CONSIDERAÇÕES FINAIS
A vida dos povos tradicionais na Amazônia tem sido marcada pela forma
como usam e se relacionam com os recursos naturais, pelo conhecimento que surge
em meio às vivencias, aos constantes desafios que lhes são impostos, aos
obstáculos que pretendem a sua eliminação ou transformação dos que muitos
chamam de “atrasado” em “moderno”.
Como se vê, esses povos estão inseridos em campos de lutas em torno da
manutenção de seus modos de vida e da garantia ao acesso aos recursos naturais
imprescindíveis a sua reprodução. Da sua luta resulta a resistência que se firma por
meio dos saberes tradicionais ou dos conhecimentos adquiridos nos próprios
embates travados no campo político, social, cultural ou econômico contra
racionalidades diferentes.
Na comunidade Vila Manaus os modos de resistência manifestam-se sob
diferentes aspectos da vida dos ribeirinhos, sem contudo, poder-se afirmar o
purismo dos seus modos de vida, posto que diferentes racionalidades fazem parte
de seu cotidiano. O ribeirinho exposto neste trabalho mantém relações sociais que,
de um lado apresentam-se relacionadas com seu saber tradicional, com sua vivência
no ecossistema de várzea, com suas manifestações culturais presentes no seu
modo de produção etc., de outro se mostra em meio a realidades culturais opostas
que surgem com políticas pensadas fora e sem a participação da comunidade como
o Projeto Luz Para Todos.
A manutenção da vida ribeirinha faz-se por meio das relações que
estabelecem entre si, da aceitação de regras informais estabelecidas para a
utilização comum dos recursos naturais, do uso dos conhecimentos adquiridos com
a dinâmica dos rios, as características dos solos, fatores que interferem nas
decisões do onde, como e quando fazer diante as peculiaridades locais e regionais,
das necessidades internas e externas das famílias.
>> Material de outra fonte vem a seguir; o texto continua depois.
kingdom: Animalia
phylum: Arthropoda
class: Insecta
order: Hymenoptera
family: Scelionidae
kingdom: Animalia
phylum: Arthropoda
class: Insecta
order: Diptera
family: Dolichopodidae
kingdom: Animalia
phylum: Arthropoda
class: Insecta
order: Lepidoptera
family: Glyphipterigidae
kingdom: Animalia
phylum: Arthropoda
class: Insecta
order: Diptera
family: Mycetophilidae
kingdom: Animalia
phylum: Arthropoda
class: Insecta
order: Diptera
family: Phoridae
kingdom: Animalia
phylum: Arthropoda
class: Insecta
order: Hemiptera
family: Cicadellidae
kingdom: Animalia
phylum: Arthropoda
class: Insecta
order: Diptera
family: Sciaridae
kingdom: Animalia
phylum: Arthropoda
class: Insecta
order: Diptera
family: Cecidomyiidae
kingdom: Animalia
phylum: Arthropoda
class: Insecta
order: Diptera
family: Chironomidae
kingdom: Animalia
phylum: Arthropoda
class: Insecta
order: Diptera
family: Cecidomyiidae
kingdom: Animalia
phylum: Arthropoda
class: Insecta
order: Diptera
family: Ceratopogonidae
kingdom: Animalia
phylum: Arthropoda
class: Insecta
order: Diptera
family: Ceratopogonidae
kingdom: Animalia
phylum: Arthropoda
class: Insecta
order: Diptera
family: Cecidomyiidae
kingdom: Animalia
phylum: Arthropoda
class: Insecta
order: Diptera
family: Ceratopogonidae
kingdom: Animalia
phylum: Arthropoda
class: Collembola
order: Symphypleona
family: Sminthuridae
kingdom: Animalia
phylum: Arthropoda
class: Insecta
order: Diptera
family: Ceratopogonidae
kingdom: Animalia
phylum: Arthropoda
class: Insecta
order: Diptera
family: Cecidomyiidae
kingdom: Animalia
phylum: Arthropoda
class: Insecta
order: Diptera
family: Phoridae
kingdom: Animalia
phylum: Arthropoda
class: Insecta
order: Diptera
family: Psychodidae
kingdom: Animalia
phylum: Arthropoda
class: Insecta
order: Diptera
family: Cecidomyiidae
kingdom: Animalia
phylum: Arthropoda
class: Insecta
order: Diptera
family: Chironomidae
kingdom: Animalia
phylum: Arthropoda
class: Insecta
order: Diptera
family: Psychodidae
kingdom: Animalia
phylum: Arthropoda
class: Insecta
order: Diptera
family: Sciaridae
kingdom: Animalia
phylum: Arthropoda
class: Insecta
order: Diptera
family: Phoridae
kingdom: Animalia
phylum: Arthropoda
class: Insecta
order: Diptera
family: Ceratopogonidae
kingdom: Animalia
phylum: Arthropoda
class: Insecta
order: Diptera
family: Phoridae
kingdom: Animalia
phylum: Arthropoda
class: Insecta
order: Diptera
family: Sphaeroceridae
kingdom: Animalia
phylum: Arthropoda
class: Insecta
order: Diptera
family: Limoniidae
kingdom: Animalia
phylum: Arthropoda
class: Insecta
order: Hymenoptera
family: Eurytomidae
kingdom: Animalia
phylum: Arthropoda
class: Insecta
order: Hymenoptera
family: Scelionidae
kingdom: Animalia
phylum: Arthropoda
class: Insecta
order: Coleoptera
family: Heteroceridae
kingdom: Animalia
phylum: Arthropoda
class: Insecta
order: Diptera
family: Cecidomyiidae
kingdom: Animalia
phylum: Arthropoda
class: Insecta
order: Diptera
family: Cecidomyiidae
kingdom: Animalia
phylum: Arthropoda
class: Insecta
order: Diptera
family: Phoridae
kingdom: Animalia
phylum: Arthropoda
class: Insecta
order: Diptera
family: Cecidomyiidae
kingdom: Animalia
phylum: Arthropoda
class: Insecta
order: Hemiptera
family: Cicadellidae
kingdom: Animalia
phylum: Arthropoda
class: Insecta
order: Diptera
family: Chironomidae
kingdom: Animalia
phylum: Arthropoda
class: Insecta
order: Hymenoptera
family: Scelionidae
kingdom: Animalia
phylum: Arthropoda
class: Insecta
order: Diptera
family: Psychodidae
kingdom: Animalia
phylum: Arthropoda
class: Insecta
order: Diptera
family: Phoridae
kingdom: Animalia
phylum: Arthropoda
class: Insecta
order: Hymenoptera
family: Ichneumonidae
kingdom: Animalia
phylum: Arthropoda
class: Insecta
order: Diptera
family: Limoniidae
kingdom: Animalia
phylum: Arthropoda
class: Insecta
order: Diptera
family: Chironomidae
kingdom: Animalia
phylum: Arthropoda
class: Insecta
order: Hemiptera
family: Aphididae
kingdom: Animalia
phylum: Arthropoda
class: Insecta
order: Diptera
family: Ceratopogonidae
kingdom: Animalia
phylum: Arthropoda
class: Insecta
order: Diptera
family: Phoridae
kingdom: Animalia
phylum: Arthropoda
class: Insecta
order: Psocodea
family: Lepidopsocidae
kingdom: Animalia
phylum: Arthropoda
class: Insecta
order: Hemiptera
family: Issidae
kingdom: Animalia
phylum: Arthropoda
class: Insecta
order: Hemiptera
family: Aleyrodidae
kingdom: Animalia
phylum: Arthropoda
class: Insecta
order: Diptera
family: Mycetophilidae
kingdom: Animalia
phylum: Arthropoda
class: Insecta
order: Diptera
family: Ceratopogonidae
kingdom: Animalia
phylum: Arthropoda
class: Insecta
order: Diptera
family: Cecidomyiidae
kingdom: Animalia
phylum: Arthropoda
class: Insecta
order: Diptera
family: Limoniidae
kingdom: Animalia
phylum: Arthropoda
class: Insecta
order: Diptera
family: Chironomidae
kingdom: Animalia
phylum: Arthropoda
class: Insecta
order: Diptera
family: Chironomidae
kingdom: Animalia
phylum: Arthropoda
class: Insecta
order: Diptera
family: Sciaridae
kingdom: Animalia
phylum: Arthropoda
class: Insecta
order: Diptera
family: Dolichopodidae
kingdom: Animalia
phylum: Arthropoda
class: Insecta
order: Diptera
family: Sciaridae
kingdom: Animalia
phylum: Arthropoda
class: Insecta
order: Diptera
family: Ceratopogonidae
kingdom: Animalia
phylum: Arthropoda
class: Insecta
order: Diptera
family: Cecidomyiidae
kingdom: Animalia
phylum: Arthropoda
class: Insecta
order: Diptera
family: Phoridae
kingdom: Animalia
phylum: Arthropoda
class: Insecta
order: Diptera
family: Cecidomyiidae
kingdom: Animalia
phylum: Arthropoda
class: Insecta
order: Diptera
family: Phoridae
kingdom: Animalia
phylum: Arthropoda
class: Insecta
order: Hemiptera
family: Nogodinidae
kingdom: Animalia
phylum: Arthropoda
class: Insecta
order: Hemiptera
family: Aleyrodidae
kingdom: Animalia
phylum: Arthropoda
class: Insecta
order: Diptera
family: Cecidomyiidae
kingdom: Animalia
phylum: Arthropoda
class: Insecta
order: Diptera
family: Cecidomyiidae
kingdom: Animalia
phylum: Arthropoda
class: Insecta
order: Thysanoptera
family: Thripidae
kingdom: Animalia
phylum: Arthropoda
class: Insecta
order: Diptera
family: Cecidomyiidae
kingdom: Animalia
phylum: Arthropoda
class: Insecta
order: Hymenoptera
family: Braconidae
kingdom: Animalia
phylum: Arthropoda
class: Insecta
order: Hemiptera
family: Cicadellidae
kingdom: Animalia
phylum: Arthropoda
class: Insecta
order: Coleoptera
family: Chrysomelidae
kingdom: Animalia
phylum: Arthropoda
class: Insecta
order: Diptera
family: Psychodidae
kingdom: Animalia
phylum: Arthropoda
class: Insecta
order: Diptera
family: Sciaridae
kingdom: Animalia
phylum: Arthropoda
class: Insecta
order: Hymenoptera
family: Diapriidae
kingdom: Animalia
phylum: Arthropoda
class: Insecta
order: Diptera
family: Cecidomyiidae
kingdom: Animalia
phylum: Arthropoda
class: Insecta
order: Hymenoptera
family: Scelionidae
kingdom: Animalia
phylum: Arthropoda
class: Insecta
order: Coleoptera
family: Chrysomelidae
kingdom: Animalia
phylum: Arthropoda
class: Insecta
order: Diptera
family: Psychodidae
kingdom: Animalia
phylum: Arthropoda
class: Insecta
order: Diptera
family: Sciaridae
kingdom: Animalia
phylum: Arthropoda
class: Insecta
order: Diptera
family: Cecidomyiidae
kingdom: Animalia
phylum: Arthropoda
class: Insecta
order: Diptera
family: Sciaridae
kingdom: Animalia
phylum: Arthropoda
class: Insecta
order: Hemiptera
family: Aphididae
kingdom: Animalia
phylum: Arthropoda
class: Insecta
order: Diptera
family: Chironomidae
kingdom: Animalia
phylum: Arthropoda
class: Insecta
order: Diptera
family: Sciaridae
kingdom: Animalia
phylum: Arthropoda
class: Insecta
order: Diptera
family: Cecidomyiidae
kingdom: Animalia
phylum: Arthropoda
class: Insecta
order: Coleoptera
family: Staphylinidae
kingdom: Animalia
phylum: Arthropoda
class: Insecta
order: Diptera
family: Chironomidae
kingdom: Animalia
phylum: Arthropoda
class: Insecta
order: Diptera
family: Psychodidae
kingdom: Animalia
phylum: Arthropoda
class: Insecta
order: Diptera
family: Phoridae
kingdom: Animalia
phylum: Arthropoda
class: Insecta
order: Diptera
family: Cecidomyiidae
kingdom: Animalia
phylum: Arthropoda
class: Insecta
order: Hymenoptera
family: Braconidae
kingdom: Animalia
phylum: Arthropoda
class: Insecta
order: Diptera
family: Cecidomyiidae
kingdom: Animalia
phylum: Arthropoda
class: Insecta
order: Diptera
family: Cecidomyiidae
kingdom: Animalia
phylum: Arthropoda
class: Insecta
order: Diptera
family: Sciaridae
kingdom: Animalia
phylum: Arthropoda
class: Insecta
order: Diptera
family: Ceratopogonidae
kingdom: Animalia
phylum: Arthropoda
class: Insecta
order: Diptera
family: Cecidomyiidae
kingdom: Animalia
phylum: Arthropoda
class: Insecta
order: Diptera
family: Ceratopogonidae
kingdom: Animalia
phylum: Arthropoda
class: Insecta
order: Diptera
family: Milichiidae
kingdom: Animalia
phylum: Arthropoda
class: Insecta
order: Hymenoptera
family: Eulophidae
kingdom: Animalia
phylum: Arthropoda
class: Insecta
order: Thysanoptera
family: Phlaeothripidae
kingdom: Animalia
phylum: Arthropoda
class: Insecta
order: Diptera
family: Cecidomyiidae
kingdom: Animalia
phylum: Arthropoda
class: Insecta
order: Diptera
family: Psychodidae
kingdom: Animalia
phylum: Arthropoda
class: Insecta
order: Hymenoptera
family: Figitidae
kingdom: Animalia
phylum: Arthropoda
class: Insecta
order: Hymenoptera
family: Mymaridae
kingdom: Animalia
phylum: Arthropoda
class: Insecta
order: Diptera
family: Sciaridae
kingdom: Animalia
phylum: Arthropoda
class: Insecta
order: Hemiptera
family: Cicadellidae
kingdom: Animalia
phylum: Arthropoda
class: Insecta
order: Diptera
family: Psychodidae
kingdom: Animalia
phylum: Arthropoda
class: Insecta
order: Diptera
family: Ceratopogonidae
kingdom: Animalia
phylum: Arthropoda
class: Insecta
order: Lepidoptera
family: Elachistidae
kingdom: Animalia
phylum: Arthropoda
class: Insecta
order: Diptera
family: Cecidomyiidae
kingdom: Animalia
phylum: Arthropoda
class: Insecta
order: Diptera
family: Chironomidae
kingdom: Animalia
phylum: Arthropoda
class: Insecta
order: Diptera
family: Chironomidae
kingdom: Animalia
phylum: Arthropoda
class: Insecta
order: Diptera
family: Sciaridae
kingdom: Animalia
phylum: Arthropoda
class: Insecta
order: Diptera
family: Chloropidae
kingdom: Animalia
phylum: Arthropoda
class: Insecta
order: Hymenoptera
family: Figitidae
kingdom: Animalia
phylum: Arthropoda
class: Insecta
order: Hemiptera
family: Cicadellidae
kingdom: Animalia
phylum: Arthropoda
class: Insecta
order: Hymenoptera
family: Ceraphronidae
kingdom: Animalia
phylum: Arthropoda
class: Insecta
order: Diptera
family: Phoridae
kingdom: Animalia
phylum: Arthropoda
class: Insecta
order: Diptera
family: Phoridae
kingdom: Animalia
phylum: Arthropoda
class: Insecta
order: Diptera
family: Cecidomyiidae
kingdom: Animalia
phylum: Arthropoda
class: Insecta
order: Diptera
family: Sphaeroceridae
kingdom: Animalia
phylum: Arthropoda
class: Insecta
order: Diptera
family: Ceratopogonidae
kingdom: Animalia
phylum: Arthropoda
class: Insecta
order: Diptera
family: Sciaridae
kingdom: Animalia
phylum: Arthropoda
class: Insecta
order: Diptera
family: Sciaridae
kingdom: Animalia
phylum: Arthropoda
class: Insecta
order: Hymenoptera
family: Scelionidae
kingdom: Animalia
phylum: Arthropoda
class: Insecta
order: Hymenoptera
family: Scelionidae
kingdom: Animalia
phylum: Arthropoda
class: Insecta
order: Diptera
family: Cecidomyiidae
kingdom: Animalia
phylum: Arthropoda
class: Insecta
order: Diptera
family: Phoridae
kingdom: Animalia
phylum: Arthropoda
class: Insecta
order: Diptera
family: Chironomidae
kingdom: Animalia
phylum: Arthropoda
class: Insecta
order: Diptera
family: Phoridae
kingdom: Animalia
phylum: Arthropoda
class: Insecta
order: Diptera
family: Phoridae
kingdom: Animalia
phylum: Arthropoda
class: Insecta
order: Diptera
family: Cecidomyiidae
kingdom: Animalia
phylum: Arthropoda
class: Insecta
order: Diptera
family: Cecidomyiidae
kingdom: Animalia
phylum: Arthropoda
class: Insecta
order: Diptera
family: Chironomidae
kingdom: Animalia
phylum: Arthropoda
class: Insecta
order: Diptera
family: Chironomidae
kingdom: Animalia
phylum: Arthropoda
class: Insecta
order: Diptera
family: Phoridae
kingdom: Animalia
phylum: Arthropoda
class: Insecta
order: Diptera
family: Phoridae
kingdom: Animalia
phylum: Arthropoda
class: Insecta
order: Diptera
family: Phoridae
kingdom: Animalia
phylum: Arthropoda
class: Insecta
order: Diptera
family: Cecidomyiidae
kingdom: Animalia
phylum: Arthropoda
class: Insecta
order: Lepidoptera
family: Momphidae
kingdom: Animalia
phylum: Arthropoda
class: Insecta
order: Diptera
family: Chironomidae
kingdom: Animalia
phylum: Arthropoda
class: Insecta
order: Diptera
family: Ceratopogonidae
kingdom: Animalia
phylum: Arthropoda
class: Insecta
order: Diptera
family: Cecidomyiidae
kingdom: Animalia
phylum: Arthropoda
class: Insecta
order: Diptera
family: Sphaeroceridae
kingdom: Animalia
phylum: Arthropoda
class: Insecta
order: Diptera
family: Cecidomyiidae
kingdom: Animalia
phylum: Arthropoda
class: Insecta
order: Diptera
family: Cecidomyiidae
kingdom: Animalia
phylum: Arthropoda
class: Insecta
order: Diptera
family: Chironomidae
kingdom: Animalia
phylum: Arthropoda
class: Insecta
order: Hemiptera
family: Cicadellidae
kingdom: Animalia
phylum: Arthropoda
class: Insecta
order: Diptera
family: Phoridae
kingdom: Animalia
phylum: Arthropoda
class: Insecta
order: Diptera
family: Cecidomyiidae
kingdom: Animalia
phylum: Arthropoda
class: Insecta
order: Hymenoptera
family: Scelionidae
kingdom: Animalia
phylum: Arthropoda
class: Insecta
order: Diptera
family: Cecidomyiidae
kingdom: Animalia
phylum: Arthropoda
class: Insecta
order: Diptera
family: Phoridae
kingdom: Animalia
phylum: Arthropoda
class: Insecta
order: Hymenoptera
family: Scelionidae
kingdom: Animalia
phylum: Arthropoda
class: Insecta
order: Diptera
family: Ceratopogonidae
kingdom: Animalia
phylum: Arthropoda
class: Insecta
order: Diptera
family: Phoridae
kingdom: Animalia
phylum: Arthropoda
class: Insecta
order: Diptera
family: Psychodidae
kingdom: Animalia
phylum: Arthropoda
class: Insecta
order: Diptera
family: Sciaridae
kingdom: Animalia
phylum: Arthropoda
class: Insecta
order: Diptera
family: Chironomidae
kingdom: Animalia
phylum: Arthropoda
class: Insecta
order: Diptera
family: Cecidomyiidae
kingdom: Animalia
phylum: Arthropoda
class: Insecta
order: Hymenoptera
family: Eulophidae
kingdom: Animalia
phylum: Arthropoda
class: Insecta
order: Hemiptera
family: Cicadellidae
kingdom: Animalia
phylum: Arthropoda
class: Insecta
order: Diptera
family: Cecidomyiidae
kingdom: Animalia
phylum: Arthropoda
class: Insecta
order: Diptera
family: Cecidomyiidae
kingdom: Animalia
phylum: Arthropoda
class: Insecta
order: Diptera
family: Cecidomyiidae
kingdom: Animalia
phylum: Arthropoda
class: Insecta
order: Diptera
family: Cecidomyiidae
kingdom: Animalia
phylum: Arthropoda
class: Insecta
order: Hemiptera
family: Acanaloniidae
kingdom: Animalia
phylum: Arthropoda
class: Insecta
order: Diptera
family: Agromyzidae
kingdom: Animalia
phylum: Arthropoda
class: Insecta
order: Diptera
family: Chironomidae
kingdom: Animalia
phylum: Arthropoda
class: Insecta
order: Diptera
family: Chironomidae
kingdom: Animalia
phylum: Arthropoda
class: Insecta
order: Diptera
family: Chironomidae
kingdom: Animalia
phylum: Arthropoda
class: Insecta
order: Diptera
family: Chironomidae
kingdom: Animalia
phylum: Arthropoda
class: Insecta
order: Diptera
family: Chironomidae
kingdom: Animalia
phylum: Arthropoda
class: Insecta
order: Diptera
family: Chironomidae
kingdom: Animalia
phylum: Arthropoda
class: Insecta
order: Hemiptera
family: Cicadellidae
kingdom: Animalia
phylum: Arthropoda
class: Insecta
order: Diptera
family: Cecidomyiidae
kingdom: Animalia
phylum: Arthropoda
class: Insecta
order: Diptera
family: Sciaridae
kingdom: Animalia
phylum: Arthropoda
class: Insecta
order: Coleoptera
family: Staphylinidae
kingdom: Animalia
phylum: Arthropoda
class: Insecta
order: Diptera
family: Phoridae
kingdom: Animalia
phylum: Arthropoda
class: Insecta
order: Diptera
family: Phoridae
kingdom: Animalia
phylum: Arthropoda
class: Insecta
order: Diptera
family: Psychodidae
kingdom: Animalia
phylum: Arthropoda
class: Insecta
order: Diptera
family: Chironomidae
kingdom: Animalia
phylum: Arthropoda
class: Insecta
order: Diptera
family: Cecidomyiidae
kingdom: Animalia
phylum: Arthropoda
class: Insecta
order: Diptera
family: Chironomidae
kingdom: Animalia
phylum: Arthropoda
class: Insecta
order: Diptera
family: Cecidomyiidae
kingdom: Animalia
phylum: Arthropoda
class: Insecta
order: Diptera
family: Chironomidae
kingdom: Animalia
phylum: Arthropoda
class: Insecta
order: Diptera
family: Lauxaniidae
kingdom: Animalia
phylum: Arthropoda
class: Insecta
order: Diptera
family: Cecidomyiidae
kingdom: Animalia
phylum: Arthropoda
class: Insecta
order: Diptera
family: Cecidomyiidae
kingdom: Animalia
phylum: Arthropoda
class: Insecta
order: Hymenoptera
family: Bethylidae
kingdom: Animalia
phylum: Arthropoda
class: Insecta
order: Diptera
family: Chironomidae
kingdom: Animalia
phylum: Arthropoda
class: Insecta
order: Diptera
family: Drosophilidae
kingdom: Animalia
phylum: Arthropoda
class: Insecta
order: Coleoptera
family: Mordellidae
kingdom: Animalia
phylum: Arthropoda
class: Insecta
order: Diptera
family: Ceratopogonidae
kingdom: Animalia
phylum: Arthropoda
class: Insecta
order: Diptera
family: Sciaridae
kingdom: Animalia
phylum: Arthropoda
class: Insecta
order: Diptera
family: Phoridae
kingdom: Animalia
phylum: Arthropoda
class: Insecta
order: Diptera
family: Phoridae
As peculiaridades encontradas na Comunidade Vila Manaus são em parte
diferentes de muitas comunidades de várzea da Amazônia, onde o uso do solo é
realizado principalmente pelos agricultores familiares nas policulturas que visam a
comercialização principalmente com as cidades.
Na área estudada, porém mesmo diante das características dos solos e de
todo um conhecimento adquirido pelo ribeirinho sobre o manejo de culturas, não se
observa áreas cultivadas maiores àquelas que garantam o consumo imediato das
famílias e/ou alimentam as trocas entre as comunidades. Os motivos que contribuem
para esse fato ainda são pouco conhecidos e requerem esforços e desenvolvimento
de novas pesquisas para o esclarecimento destas e de outras questões levantadas
que fazem parte da vida destes ribeirinhos, mas que possuem por vezes
interpretações sob pontos de vistas que os colocam em condição de atrasados
frente à modernidade, o que em nada contribui para o conhecimento de suas
práticas e dos conflitos em que estão envolvidos.